The discussion started with a traditional welcoming and prayer, followed by a welcome to the territory from Anne Mack. She said it’s encouraging to have so many ministers present around the table and that shows the province is taking their government-to-government meetings serious. Mack acknowledged the progress the province has made recently in adopting the UNDRIP legislation. Although this is a monumental act, the Maa-nulth nations are still dealing with several challenges since implementation of the treaty.

The biggest of these challenges is financial, Mack explained. She pointed out that the colonial mind is still alive and well and this means both parties at the table must work harder to educate front-line workers on how to eliminate this from their belief system.

“We acknowledge that there is lots of hard work ahead if us,” she said. “I look forward to working on this together.”

Scott Fraser also offered a welcoming. He used the Nuu-chah-nulth principle of Hišuk ma c̕awak, explaining that he believes everything is connected and one, and that by working together they will be stronger. He shared his believe that the government-to-government forums will continue to get better year after year.

Climate Change

Since Minister Heyman could not stay for the whole day, climate change began the official discussions of the day. He talked about the importance of including indigenous knowledge when the Province draws up climate change initiatives. He acknowledged that CleanBC could have consulted First Nations more in Phase One, but that they will learn from this and reach out more to the communities. He also stressed the importance of creating economic opportunities for First Nation communities.

Robert Dennis brought up how much removing First Nations people from the land has changed the ecosystem where they traditionally lived. The example he offered was that when the seal hunt stopped sea urchins became more plentiful, and now they are harming the kelp beds, which are important for overall health of the ocean. He said there are many more examples of where the balance was disrupted when First Nations left their land. He stressed the importance of returning the balance by bringing Indigenous People back to their land. Scott Fraser supported this idea stating that forestry and tourism could bring people home.

New Fiscal Relationship

Wilfred Cootes presented on the fiscal relationship. He said one big obstacle they must overcome is the collaborative Fiscal Financing Agreement. He indicated that during the negotiations in 2018/19 provincial negotiators repeatedly stated that BC was committed to renewing its fiscal relationship with Maa-nulth Nations. After lengthy negotiations, it is the belief of the Maa-nulth Nations that BC’s offer of status quo funding would equal 0.3 to 0.6% of federal funding for each year under the FFA. This offer was accepted under protest, but the Maa-nulth Nations are still waiting for BC to negotiate more appropriate funding.

Cootes said this is a defining moment in the relationship between Maa-nulth Nations and the Province. He asked on behalf of the other Nations that the Province:

  • Contribute to some of the cost associated with participating in the provincial collaborative fiscal financing process
  • They empower their team with a strong mandate to deliver on the work we are doing together
  • Create a realistic and clear timeline to complete the work.

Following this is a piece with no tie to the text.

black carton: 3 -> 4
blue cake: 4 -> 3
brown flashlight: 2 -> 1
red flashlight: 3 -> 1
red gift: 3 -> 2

He wrapped up by stating that it is the hope of the Maa-nulth Nations that the relationship they have with the province be repaired, because when First Nations succeeds everyone succeeds.

Fraser and Carol James were both supportive of this statement, adding that it’s not just about giving money but about creating opportunities to build a strong economy with benefits for all.

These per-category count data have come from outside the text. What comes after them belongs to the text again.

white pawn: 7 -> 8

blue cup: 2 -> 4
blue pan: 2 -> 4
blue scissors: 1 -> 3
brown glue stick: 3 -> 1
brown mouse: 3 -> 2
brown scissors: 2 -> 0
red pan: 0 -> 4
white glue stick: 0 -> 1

Kevin Jules explained to the ministers gathered that road access to the Treaty Settlement Land needs significant upgrades in order to allow the Nations to fully utilize the rights and benefits of the treaty. He pointed out that safety concerns mean that the discussion needs to be how the safety improvements will be made. It can no longer be about whether or not it can be done.

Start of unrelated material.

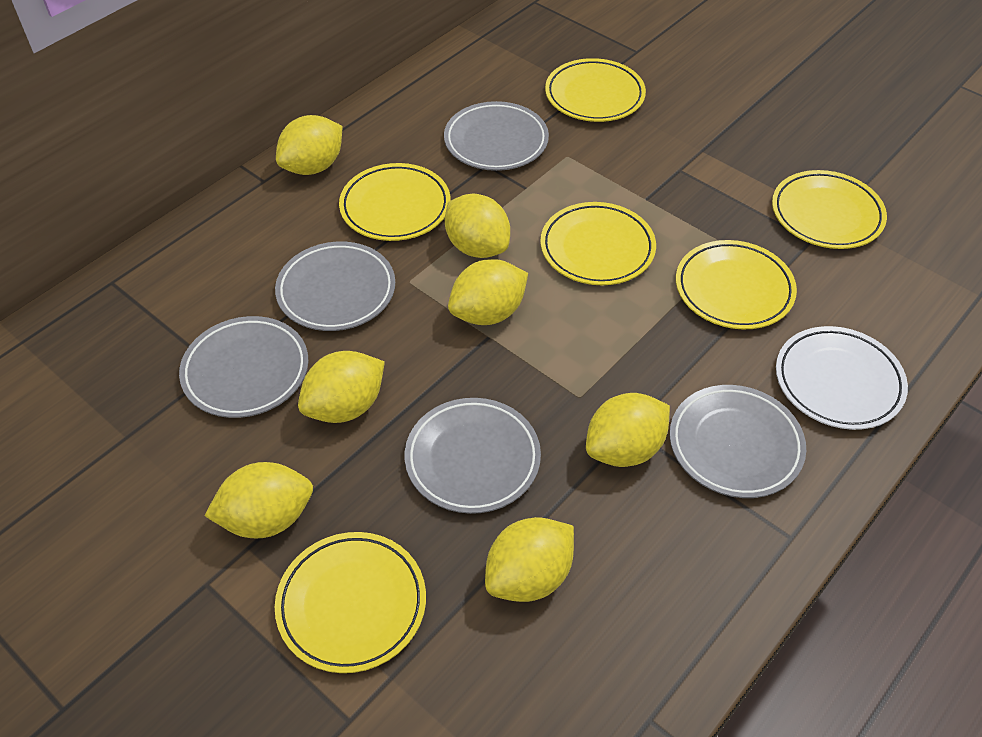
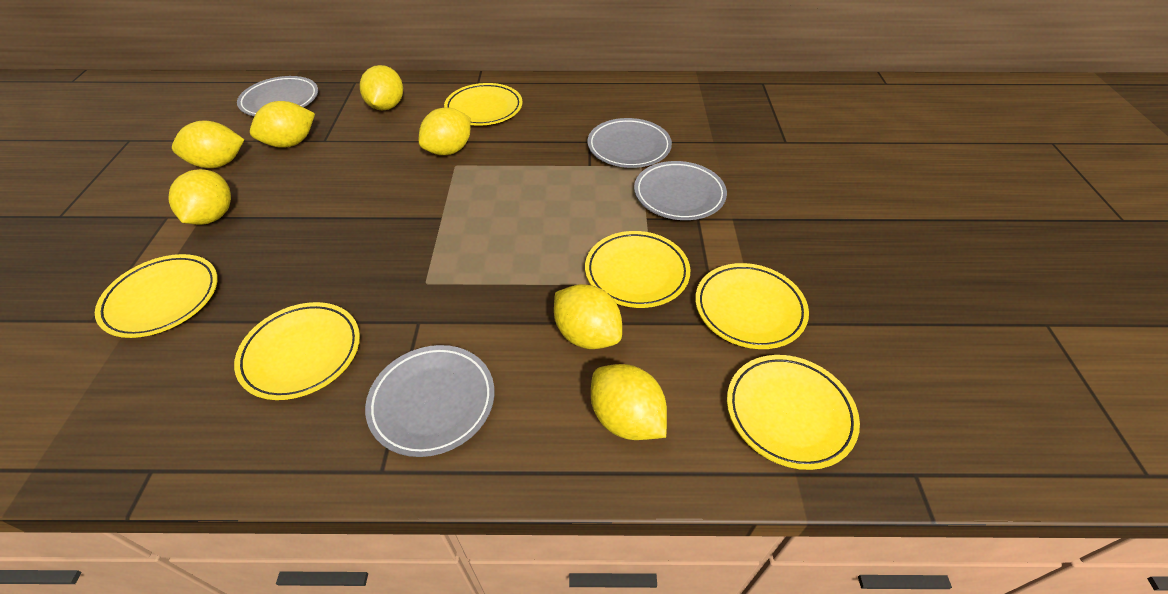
grey plate: 5 -> 4
white plate: 1 -> 0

Given that the primary route to Maa-nulth lands are forest service roads, they are maintained with heavy industry in mind and are often unsafe for residents. Citizens and other people who travel the road deserve a safe, reliable way to get supplies and services, as well as offering a corridor that will open up their regions to tourism opportunities. Instead, the roads are prone to eroded corners and edges, flooding, washouts, and poor visibility.

The Nations asked that B.C. commit in writing the co-development of a work plan to:

  • Chip seal the Bamfield Road
  • Increase the reliability and safety of the Fair Harbour Road
  • Increase road safety including:
    • Funding to support consultation, engineering reporting, work plan development, and implementation of road improvements
    • Set timelines for the co-development work plan, funding, and completion of improvements
    • Feasibility study to consider alternate routes to the communities.

They also recommended creating written standards and criteria for road maintenance, increase the budget for maintenance and improvements, implement safety measures, and ensure all improvements take into consideration the wet conditions on the West Coast.

Minister Claire Trevena said they are aware of the issues raised and are not ignoring them. She said the ministry is interested in working on relationship building and possible partnerships with the Nations to help address the road concerns.


Maa-nulth natural resources consultant Ron Frank brought groundwater to the table, pointing out that the Maa-nulth Treaty makes provisions for addressing groundwater that requires BC to negotiate and attempt to reach agreement with Maa-nulth as the Province was regulating groundwater in February 2016. Despite this, the Province came to the table in 2018 unprepared to negotiate.

The Maa-nulth Nations are concerned because they are the most underfunded self-government in Canada, and yet they are expected to address groundwater on their own now. The Province has:

  • Shown little commitment to resolving this vital issue
  • Been unwilling to provide a mandate, an experienced negotiator, or a senior official to take the lead
  • Failed to adequately fund the acquisition of scientific and technical groundwater data that would facilitate or adequately fund the negotiation.

Therefore, Maa-nulth Nations are asking for BC to:

  • Establish that the resolution of groundwater issues is a critical policy objective in the reconciliation construct that guides provincial relations with FN and recognize that the Maa-nulth-BC table will be provide a template for future relations with other First Nations.
  • Find the person best qualified to successfully negotiate groundwater
  • Be prepared to make a reasonable financial commitment for scientific work and negotiations
  • Do the above in a timely fashion.

Sutherland said he is more than aware of the challenges facing the group, but together they can find money to meet treaty obligations. Fraser also reassured the Nations that he will advocate for more funding.

Implementation of the Treaty Wildlife Chapter and Wildlife Population Management

Frank pointed out that when it comes to wildlife, the treaty nations have many common struggles, and the key is to work collaboratively to find ways that everyone will benefit. It is essential that everyone be engaged when it comes to the importance of wildlife. He said the Maa-nulth Nations are doing what they need to be doing, and the Ministry needs to focus on the priorities that would support that work.

The report each member at the table received had a detailed list of 11 specific recommendations, but the key is that an increase in human, financial, and infrastructural resources is needed. After some discussion, the everyone agreed to work on the 11 recommendations and bring a report back to the next government-to-government forum in 2020 to see what progress has been made.


At the end of the meeting each representative was given a chance to offer closing statements. The common thread in all their comments was the desire to work together to ensure the best interest of the Maa-nulth Nations is the focus. Most people spoke of coming up with creative ways to make things work for everyone involved and the desire to continue to meet on a regular basis. Several people spoke of the importance of building relationships and the effectiveness of the Maa-nulth Treaty in negotiations.